• _DOCUMENT SECTION_
Do Hedge Funds Calm Markets or Inflate Bubbles?: Matthew Lynn
Dec. 1 (Bloomberg) -- Have hedge funds made markets work better or worse? (Welles, FWIW, the ex-FIDO hedgies I know are taking profits with the NAZ Summation Index way extended...)
With the explosion of hedge funds -- there are now more than 7,000, controlling almost $900 billion in assets -- there is no hotter issue in global finance. To some, hedge funds are reckless gamblers, using weird financial instruments to blow apart currencies and stocks, pushing up prices and creating speculative bubbles. To others, they are benign new pools of capital that help investors by spreading their risk, and they stabilize the market by taking up contrary positions.
Who's right? A study in the October issue of the Journal of Finance, an academic publication produced by the American Finance Association, suggests the funds are inflating bubbles, not damping them. If it is right, one of the main defenses of hedge funds has been weakened. And much of the marketing hoopla in which the funds like to cloak themselves will have been punctured.
``Hedge Funds and the Technology Bubble'' by Stefan Nagel, assistant professor of finance at the Stanford Graduate School of Business, and Markus Brunnermeier of Princeton University, takes a look at how hedge funds actually trade. They took a sample of more than 50 hedge-fund managers -- including big names such as Soros Fund Management LLC and Tiger Management LLC -- and examined the public records of how they bought and sold stocks during the period 1998 to 2000.
And what were the funds up to? Piling into every passing dot- com they could find, it turns out.
Technology Boom
``There is no evidence that hedge funds as a whole exerted a correcting force on prices during the technology bubble,'' Nagel and Brunnermeier wrote. Indeed, among the few large hedge funds that did resist the bubble, the manager with the least exposure to technology stocks -- Tiger Management -- didn't survive to see the bubble burst, they added.

• _JOBS_
a: In the hedge fund article, how many hedge fund managers did the Nagel and Brunnermeier study sample?
b: According to the hedge fund article, why would the Journal of Finance study weaken one of the main defenses of hedge funds?
c: Name every academic publication, association, and university mentioned in the hedge fund article.
The lines after this point are separate material and have no connection to the hedge fund article.

• _ROWS_
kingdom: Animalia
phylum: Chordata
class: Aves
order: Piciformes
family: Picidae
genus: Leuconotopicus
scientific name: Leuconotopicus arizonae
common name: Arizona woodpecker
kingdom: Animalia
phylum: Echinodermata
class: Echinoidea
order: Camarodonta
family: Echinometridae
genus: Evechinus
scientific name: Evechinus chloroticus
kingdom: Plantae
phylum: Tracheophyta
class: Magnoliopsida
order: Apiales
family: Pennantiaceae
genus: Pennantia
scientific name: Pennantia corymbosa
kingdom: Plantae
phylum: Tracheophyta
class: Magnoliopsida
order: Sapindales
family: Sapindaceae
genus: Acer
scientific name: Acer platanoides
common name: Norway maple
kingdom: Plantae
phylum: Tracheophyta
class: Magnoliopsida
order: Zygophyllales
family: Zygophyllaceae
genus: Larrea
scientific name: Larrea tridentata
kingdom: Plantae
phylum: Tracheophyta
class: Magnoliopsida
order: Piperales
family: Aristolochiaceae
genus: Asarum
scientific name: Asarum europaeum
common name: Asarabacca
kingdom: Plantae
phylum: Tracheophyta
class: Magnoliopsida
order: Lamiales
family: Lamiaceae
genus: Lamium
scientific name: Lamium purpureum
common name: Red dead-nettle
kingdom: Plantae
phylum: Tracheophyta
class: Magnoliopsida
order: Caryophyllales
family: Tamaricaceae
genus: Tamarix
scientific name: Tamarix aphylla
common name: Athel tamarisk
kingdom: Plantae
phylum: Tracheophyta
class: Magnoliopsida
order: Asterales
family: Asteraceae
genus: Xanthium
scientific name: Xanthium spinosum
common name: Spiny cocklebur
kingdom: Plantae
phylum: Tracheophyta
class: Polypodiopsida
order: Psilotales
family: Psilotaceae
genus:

• _RESULTS OF THE TASKS_
a: More than 50.

b: Supporters say hedge funds stabilize the market by taking contrary positions. The study suggests the funds inflated bubbles rather than damping them, piling into dot-com stocks from 1998 to 2000.

c: Journal of Finance, American Finance Association, Stanford Graduate School of Business, Princeton University